## Work task
What you hand back must match the records word for word, with no pictures.

## Exercise data
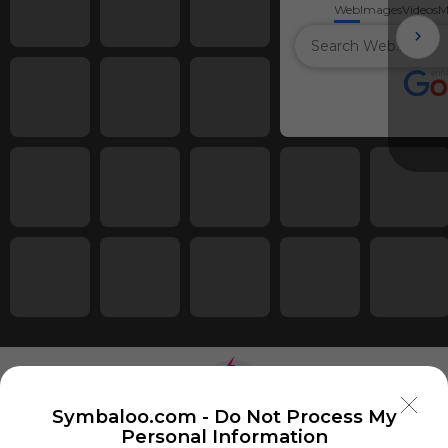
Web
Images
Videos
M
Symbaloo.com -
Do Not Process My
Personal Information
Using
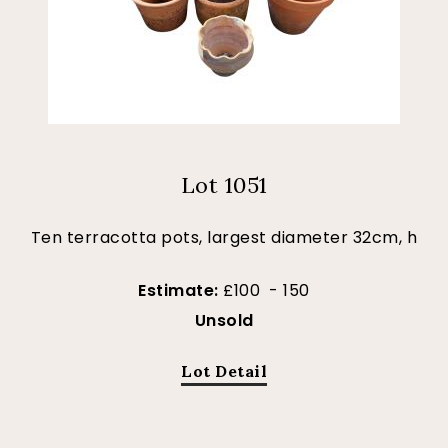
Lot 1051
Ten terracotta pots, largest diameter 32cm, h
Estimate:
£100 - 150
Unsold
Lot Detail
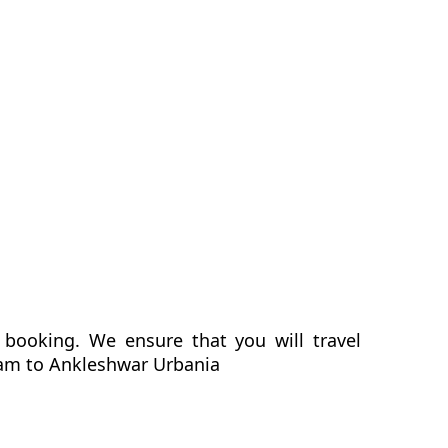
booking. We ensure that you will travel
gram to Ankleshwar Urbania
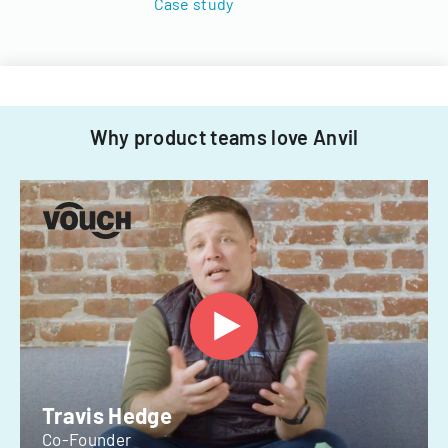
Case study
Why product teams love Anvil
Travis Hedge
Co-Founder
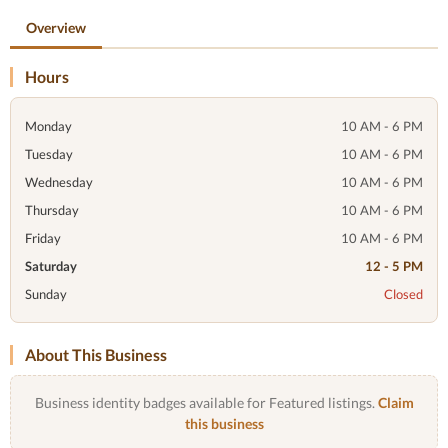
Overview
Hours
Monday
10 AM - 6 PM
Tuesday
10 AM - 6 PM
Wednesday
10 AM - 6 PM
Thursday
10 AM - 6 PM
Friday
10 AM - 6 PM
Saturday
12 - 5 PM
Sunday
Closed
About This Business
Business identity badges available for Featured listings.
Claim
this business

## Exercise response
Web
Images
Videos
M
Symbaloo.com -
Do Not Process My
Personal Information
Using
Lot 1051
Ten terracotta pots, largest diameter 32cm, h
Estimate:
£100 - 150
Unsold
Lot Detail
booking. We ensure that you will travel
gram to Ankleshwar Urbania
Case study
Why product teams love Anvil
Travis Hedge
Co-Founder
Overview
Hours
Monday
10 AM - 6 PM
Tuesday
10 AM - 6 PM
Wednesday
10 AM - 6 PM
Thursday
10 AM - 6 PM
Friday
10 AM - 6 PM
Saturday
12 - 5 PM
Sunday
Closed
About This Business
Business identity badges available for Featured listings.
Claim
this business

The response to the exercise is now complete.